Sunday, August 15, 2010

Home is Nowhere

My memories are like the Wailing Wall--
they are all that's left of so many people I never wanted to say goodbye to.
All I can do is cry after them
and try to imagine a life not constantly marked
by a stopwatch in an invisible hand.
I am running as fast as I can! Every moment feeling the pressure of trying to make things matter; make something count and anything important...
Will anyone remember this fleeting, frenzied soul?
It seems those I don't want to forget do not share my urgency,
but they do not know as well as I that most relationships end at goodbye.
I live in a different time zone, accelerated to a level of frantic unrest that no one should have to fathom.
People think I'm in a hurry,
and I am.
I want to make impressions on hearts.
Sometimes I want to settle down!
Sometimes I want not to leave what is good.
I depart the station as the train arrives.
I'm writhing in pain.
Dear Africa, will I see you again?
Have you forgotten me, Belgium, though I spent precious years with you? Do you remember that last day we shared, when I gripped tightly your grassy earth and prayed not to be pulled away?
Kansas, Kansas my contempt for you grows
but I desperately need Missouri.
San Francisco, New Orleans, Cape Town, Soweto, Chicago, London,
Charleston! I plead with you to take me back and take me in. Never let me go.
I cry out for all my stillborn friendships.
Parts of me have died! Have been left on far corners of the wide earth.
I wear black to mourn my future losses.
I have no one. Home is nowhere.

Friday, August 6, 2010

A Hard Rain is Sure to Fall

“It is better to go to a house of mourning than to go to a house of feasting, since that is the end of all mankind, and the living should take it to heart” (Ecclesiastes 7:2).

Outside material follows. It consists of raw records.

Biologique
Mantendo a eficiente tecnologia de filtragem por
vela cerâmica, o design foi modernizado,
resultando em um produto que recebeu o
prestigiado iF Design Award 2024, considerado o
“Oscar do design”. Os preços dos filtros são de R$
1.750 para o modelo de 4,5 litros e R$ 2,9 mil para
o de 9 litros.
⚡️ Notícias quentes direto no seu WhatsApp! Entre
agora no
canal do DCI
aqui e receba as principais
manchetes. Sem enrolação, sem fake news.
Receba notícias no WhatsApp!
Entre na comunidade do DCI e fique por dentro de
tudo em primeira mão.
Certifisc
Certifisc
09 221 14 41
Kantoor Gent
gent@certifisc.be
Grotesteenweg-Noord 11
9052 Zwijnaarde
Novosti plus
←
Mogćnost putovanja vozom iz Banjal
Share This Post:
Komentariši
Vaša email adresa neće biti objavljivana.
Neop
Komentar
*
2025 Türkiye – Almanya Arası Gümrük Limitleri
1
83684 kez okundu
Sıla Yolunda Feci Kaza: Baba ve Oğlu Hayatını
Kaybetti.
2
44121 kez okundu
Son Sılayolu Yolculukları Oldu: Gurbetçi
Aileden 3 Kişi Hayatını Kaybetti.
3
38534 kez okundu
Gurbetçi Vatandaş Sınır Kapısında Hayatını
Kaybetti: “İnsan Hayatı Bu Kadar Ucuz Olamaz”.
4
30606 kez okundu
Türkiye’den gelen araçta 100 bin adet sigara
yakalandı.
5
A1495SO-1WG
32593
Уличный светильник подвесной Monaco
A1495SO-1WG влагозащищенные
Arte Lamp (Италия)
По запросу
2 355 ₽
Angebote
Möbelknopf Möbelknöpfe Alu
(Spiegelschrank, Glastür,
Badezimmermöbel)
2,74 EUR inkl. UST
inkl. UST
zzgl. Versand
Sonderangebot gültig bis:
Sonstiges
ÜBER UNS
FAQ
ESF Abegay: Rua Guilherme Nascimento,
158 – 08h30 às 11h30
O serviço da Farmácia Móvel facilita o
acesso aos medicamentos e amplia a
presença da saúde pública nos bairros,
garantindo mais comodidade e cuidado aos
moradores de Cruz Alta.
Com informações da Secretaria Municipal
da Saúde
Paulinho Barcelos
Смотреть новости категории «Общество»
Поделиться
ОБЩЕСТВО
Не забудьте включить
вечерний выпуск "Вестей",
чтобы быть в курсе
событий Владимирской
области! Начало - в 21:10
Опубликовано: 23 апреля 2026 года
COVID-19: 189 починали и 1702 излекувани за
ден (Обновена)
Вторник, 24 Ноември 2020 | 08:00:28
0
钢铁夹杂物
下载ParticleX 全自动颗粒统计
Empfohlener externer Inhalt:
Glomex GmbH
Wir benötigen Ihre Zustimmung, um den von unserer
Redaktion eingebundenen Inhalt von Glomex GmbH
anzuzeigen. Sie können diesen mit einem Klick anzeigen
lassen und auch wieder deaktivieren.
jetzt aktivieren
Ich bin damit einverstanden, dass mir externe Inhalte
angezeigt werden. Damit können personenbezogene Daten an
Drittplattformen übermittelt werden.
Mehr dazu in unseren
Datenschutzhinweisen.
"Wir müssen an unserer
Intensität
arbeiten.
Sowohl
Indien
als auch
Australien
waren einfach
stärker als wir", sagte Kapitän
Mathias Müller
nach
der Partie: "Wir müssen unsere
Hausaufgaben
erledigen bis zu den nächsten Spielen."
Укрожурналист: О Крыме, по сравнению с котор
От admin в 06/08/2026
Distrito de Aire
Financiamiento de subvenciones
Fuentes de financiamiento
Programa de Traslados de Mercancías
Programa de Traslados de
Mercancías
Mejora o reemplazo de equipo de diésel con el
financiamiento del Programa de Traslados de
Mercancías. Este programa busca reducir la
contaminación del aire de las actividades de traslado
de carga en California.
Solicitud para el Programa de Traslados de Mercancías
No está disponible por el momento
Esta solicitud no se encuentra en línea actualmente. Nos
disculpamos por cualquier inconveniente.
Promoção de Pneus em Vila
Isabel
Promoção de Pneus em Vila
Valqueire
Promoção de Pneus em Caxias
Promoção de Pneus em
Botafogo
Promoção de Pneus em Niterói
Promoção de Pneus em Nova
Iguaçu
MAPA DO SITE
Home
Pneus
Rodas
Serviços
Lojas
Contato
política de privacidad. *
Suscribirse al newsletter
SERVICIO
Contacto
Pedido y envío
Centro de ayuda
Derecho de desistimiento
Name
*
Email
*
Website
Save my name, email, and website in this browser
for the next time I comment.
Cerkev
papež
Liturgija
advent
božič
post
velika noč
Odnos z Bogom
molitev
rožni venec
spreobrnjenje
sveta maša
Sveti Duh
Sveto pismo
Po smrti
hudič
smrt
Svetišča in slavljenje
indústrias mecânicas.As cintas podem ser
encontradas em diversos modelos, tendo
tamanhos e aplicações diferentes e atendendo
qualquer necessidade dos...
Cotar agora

I am no more abruptly saddened than when something good happens to me. Following every peak is an inevitable decline, and everything good will come to an end. I would sooner live a stoic existence, because if I never had reason to be elated or excited, I would never feel disappointed. I wouldn’t know the happiness I was missing, and wouldn’t have anything to compare to its absence once it was inevitably gone. For example, when I am excited about my feelings for a guy and his feelings for me, my excitement quickly turns to doom once something finally happens between us. I know that it can end in nothing but sadness. I will have to leave and go back to school (or, leave school and come home again), and suffer the misery of pining. Or even worse, I will discover that I don’t like the guy as much as I thought (or vice versa), leaving me let down, confused and disillusioned. So it is better for me not to become attached to anyone or anything, anywhere I find myself. Ecstasy makes normalcy feel like death, and happiness is fleeting, so I am better off maintaining constant sorrow—it is the only sure thing in life. After all, life is fleeting, and the only things worth doing on this earth are not done for this earth at all, but for the house of the Lord. Everything on Earth is futile, and only things done for the Kingdom of Heaven will bring true and abiding happiness.